Detectability of glycine in solar-type system precursors.
JIMENEZ-SERRA I., TESTI L., CASELLI P. and VITI S.
Abstract (from CDS):
Glycine (NH2CH2COOH) is the simplest amino acid relevant to life. Its detection in the interstellar medium is key to understanding the formation mechanisms of pre-biotic molecules and their subsequent delivery onto planetary systems. Glycine has been extensively searched for toward hot molecular cores, although these studies did not yield any firm detection. In contrast to hot cores, low-mass star forming regions, in particular their earliest stages represented by cold pre-stellar cores, may be better suited for the detection of glycine as well as more relevant to the study of pre-biotic chemistry in young solar system analogs. We present one-dimensional spherically symmetric radiative transfer calculations of the glycine emission expected to arise from the low-mass pre-stellar core L1544. Water vapor has recently been reported toward this core, indicating that a small fraction of the grain mantles in L1544 (∼0.5%) has been injected into the gas phase.
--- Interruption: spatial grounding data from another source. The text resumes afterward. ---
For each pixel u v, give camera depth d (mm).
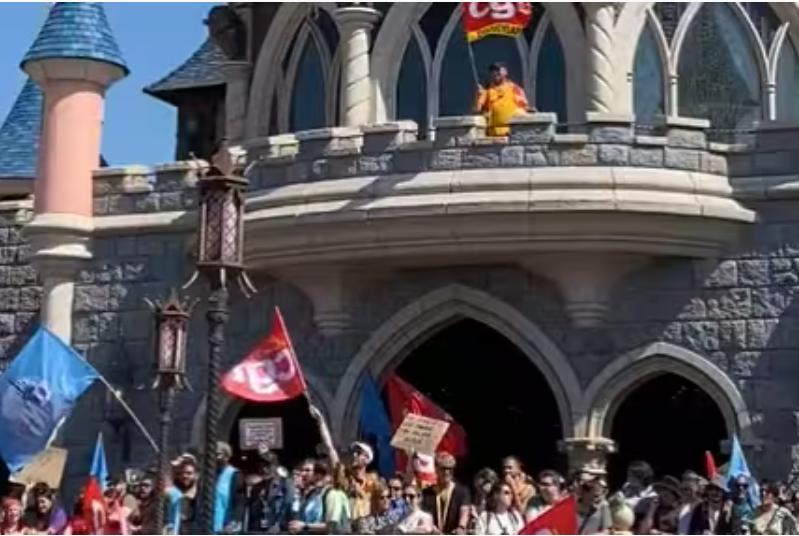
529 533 10445
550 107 18672
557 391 17656
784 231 17344
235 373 13078
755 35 19062
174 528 14742
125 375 19812
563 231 16938
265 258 18375
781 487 16500
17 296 21016
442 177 17266
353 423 18422
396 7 19250
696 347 17422
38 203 20297
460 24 19109
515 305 17859
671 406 19266
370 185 17531
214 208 11820
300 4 20203
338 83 19844
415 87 19250
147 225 19906
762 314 17281
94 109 20484
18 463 15320
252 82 21031
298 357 18766
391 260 17844
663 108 18641
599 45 18156
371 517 14414
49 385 15312
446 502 14602
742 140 17922
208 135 26031
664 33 18703
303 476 15180
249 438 15781
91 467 19188
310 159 18094
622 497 12930
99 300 20125
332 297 18422
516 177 17031
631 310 17578
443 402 20359
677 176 17156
Assuming that glycine is photo-desorbed together with water in L1544, and considering a solid abundance of glycine on ices of ∼10–4 with respect to water, our calculations reveal that several glycine lines between 67 GHz and 80 GHz have peak intensities larger than 10 mK. These results show for the first time that glycine could reach detectable levels in cold objects such as L1544. This opens up the possibility of detecting glycine, and other pre-biotic species, at the coldest and earliest stages in the formation of solar-type systems with near-future instrumentation such as the Band 2 receivers of ALMA.